Good car Bad car think Tesla sells over 100,000 vehicles in the United States every quarter now. They ranked the Model Y as the 8th best-selling vehicle in Q3 and the Model 3 as the 11th best-selling vehicle. Pricing the Model 3 and Model Y between $30,000 and $35,000 (after tax credit), as I suggest above, should allow Tesla to roughly double sales of these two cars to around $200,000 per quarter. . That’s about what I expect from Fremont and Austin’s production capacity in 2023 as well.
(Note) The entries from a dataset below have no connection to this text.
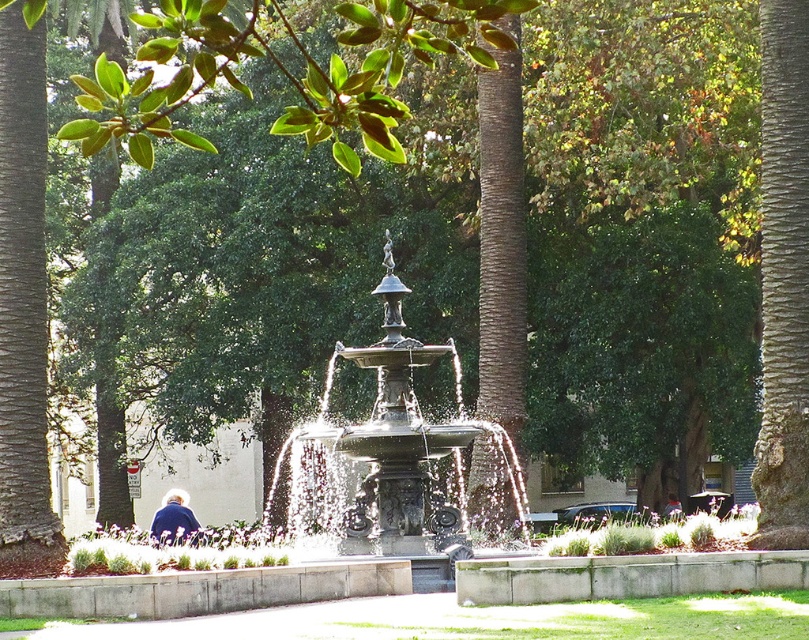
You are a park visitor standing on the paved pathway leading to the fountain. You see the polished bronze fountain at center and the blue fabric jacket at center. Which object is higher in the image?

The polished bronze fountain at center is above the blue fabric jacket at center, so it is higher in the image.

You are a park visitor holding a 20 meter long rope. You want to tie the brown rough bark tree at right to the blue fabric jacket at center to secure something between them. Is the rope long enough for this task?

The brown rough bark tree at right and blue fabric jacket at center are 34.07 meters apart from each other. Since the rope is only 20 meters long, it is not long enough to reach between them.

You are a photographer standing at the entrance of the park. You want to capture a photo that includes both the polished bronze fountain at center and the blue fabric jacket at lower left. Considering their heights, which object will appear larger in the photo?

The polished bronze fountain at center will appear larger in the photo because it is much taller than the blue fabric jacket at lower left.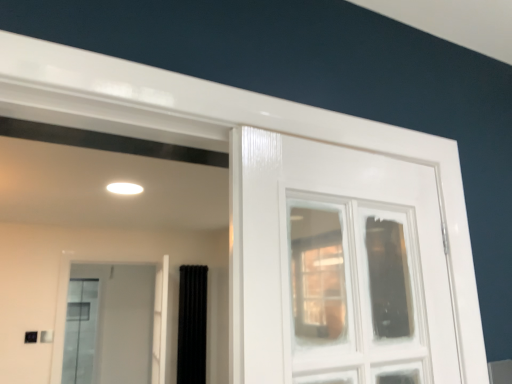
Question: Is clear glass window at center positioned in front of black velvet curtain at center?

Choices:
 (A) yes
 (B) no

Answer: (A)

Question: From the image's perspective, is clear glass window at center beneath black velvet curtain at center?

Choices:
 (A) yes
 (B) no

Answer: (B)

Question: Considering the relative positions of clear glass window at center and black velvet curtain at center in the image provided, is clear glass window at center to the left of black velvet curtain at center from the viewer's perspective?

Choices:
 (A) yes
 (B) no

Answer: (B)

Question: Could you tell me if clear glass window at center is facing black velvet curtain at center?

Choices:
 (A) no
 (B) yes

Answer: (A)

Question: Is clear glass window at center turned away from black velvet curtain at center?

Choices:
 (A) no
 (B) yes

Answer: (A)

Question: Is black velvet curtain at center taller or shorter than clear glass screen door at upper left?

Choices:
 (A) tall
 (B) short

Answer: (B)

Question: Is black velvet curtain at center bigger or smaller than clear glass screen door at upper left?

Choices:
 (A) small
 (B) big

Answer: (A)

Question: From the image's perspective, is black velvet curtain at center positioned above or below clear glass screen door at upper left?

Choices:
 (A) below
 (B) above

Answer: (A)

Question: Relative to clear glass screen door at upper left, is black velvet curtain at center in front or behind?

Choices:
 (A) behind
 (B) front

Answer: (A)

Question: From the image's perspective, relative to black velvet curtain at center, is clear glass window at center above or below?

Choices:
 (A) above
 (B) below

Answer: (A)

Question: Considering the positions of clear glass window at center and black velvet curtain at center in the image, is clear glass window at center taller or shorter than black velvet curtain at center?

Choices:
 (A) short
 (B) tall

Answer: (A)

Question: Relative to black velvet curtain at center, is clear glass window at center in front or behind?

Choices:
 (A) behind
 (B) front

Answer: (B)

Question: In terms of width, does clear glass window at center look wider or thinner when compared to black velvet curtain at center?

Choices:
 (A) wide
 (B) thin

Answer: (B)

Question: Looking at their shapes, would you say clear glass window at center is wider or thinner than clear glass screen door at upper left?

Choices:
 (A) wide
 (B) thin

Answer: (B)

Question: Does point (390, 286) appear closer or farther from the camera than point (77, 352)?

Choices:
 (A) farther
 (B) closer

Answer: (B)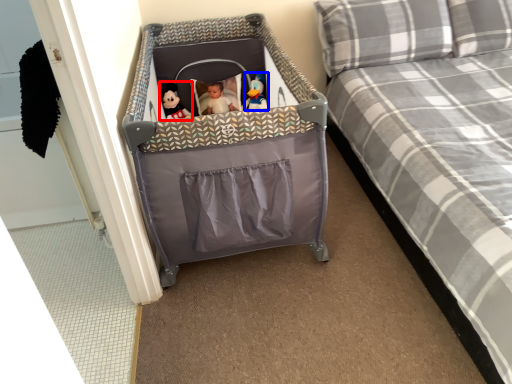
Question: Among these objects, which one is farthest to the camera, doll (highlighted by a red box) or toy (highlighted by a blue box)?

Choices:
 (A) doll
 (B) toy

Answer: (A)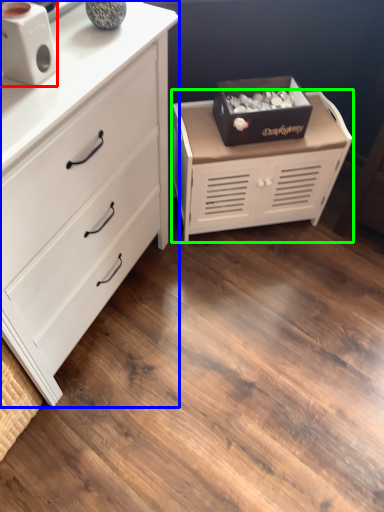
Question: Which object is positioned closest to speaker (highlighted by a red box)? Select from chest of drawers (highlighted by a blue box) and chest of drawers (highlighted by a green box).

Choices:
 (A) chest of drawers
 (B) chest of drawers

Answer: (A)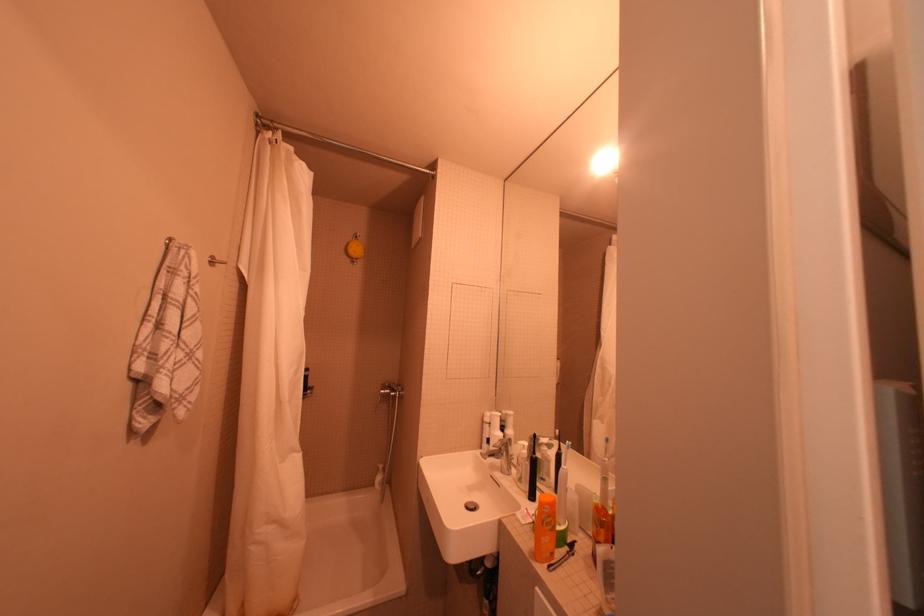
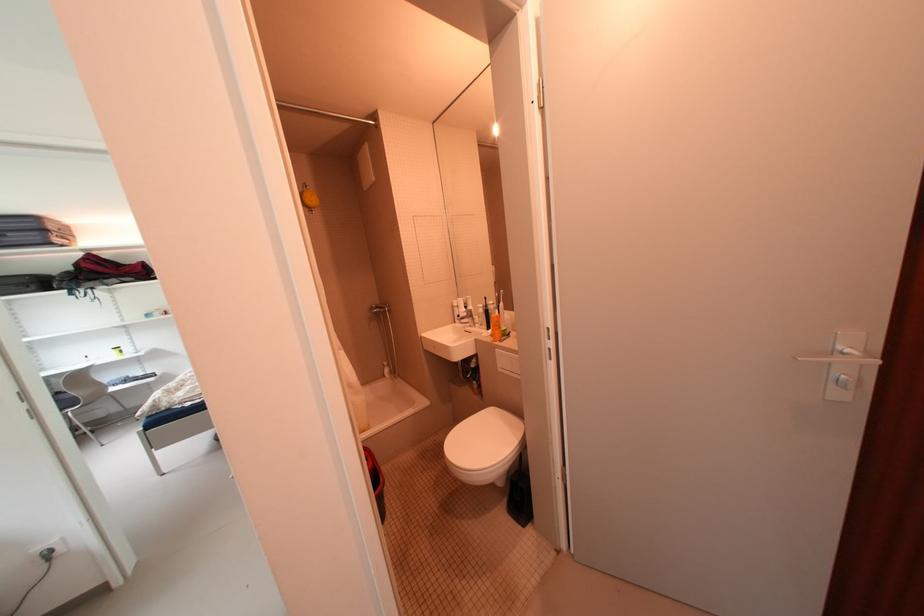
Where in the second image is the point corresponding to [556,517] from the first image?

(505, 323)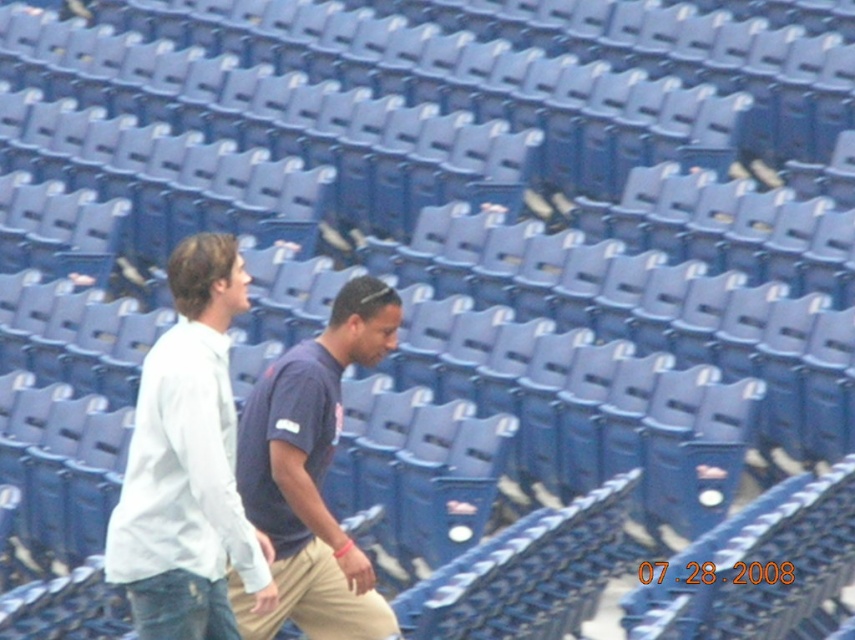
Does point (136, 538) lie behind point (299, 570)?

No, (136, 538) is in front of (299, 570).

Between white cotton shirt at center and dark blue t-shirt at center, which one has more height?

white cotton shirt at center

Does point (139, 486) come in front of point (267, 525)?

Yes.

Identify the location of white cotton shirt at center. This screenshot has height=640, width=855. (187, 465).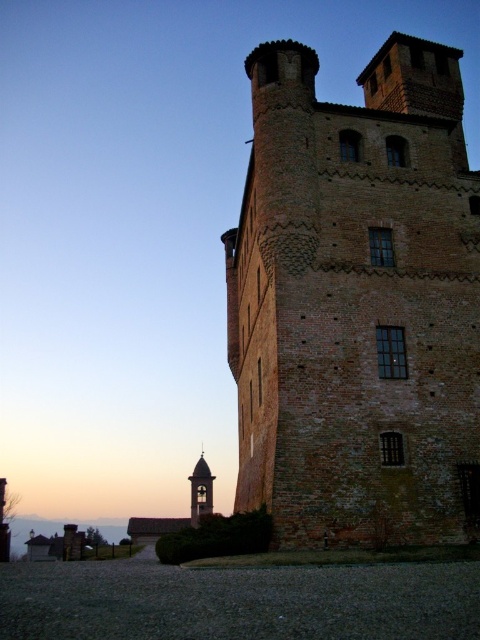
You are standing at the base of the historic brick tower and want to take a photo of the point marked at coordinates [463,486]. If your camera has a maximum zoom range of 100 feet, will you be able to capture that point clearly?

The point at coordinates [463,486] is 133.23 feet away from the camera. Since the camera can only zoom up to 100 feet, it will not be able to capture the point clearly.

You are standing in front of the historic brick structure and want to walk towards the brown brick tower at center right. Which direction should you move relative to the smooth stone bell tower at lower center?

The brown brick tower at center right is positioned on the right side of the smooth stone bell tower at lower center, so you should move to the right relative to the smooth stone bell tower at lower center to reach it.

You are an architect examining the historic brick structure. You notice the brown brick tower at center right and the smooth stone bell tower at lower center. Which of these two structures is situated higher in the image?

The brown brick tower at center right is positioned over the smooth stone bell tower at lower center, so it is situated higher in the image.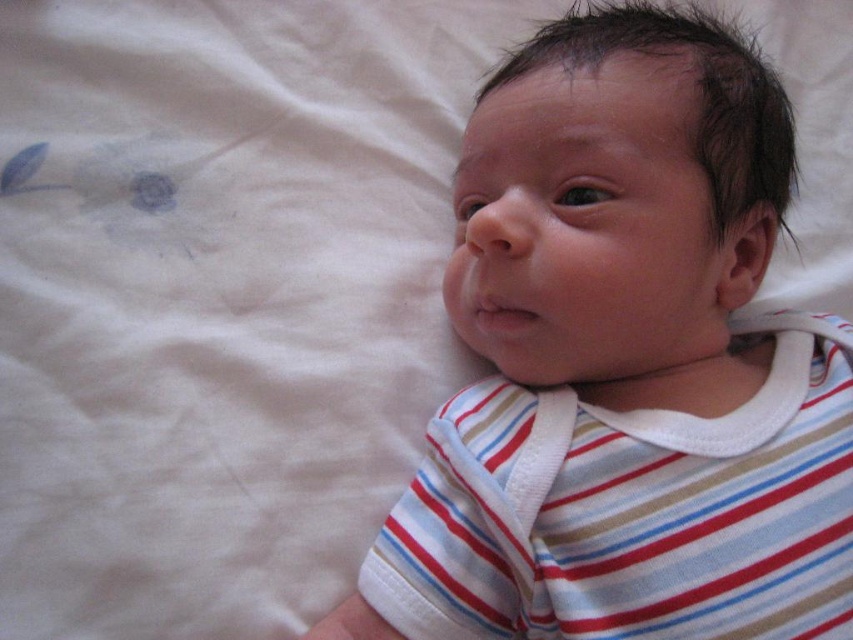
Does white striped shirt at center have a smaller size compared to striped cotton shirt at center?

No, white striped shirt at center is not smaller than striped cotton shirt at center.

Is point (503, 250) more distant than point (827, 397)?

No, (503, 250) is closer to viewer.

I want to click on white striped shirt at center, so click(624, 364).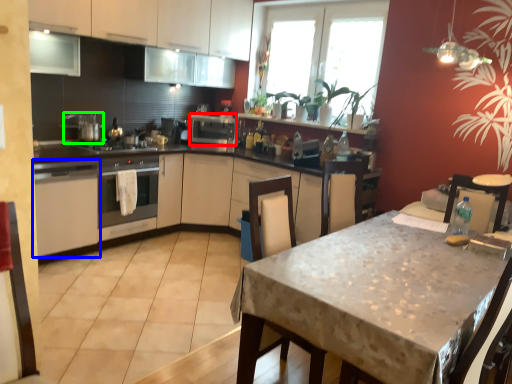
Question: Which object is positioned closest to appliance (highlighted by a red box)? Select from cabinetry (highlighted by a blue box) and appliance (highlighted by a green box).

Choices:
 (A) cabinetry
 (B) appliance

Answer: (B)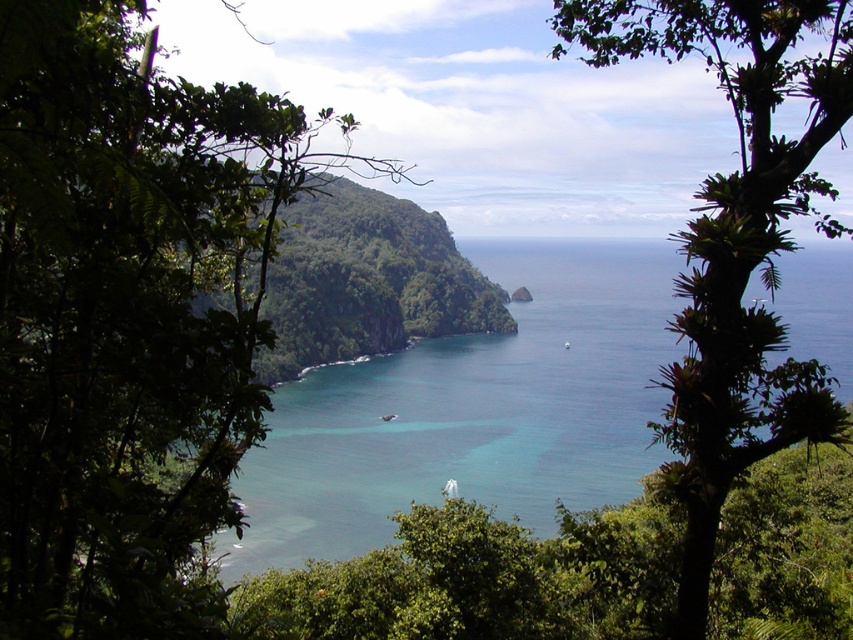
Can you confirm if green leafy tree at center is smaller than clear blue water at center?

Correct, green leafy tree at center occupies less space than clear blue water at center.

Can you confirm if green leafy tree at center is positioned below clear blue water at center?

Indeed, green leafy tree at center is positioned under clear blue water at center.

Does point (16, 125) come closer to viewer compared to point (306, 451)?

That is True.

Where is `green leafy tree at center`? The image size is (853, 640). green leafy tree at center is located at coordinates (128, 317).

Does green leafy tree at center have a greater height compared to green leafy tree at right?

No.

Between green leafy tree at center and green leafy tree at right, which one is positioned lower?

green leafy tree at center is below.

Does point (143, 266) come in front of point (749, 419)?

Yes.

Identify the location of green leafy tree at center. This screenshot has width=853, height=640. (128, 317).

Is clear blue water at center positioned behind green leafy tree at right?

Yes, clear blue water at center is further from the viewer.

Consider the image. Measure the distance from clear blue water at center to green leafy tree at right.

clear blue water at center and green leafy tree at right are 96.40 meters apart.

Which is behind, point (569, 387) or point (727, 228)?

This will allow the Model Y to overtake the Toyota RAV4 as the best-selling crossover and the Model 3 to overtake the Toyota Camry as the best-selling sedan. It will be some time before the Cybertruck can challenge the Ford F-150 for the best-selling truck in the United States. Let’s see how the initial production goes before I predict.
Disclosure: I am a shareholder of Tesla [TSLA]BYD [BYDDY]Nio [NIO]XPeng [XPEV]and Hertz [HTZ]. But I am not offering investment advice of any kind here.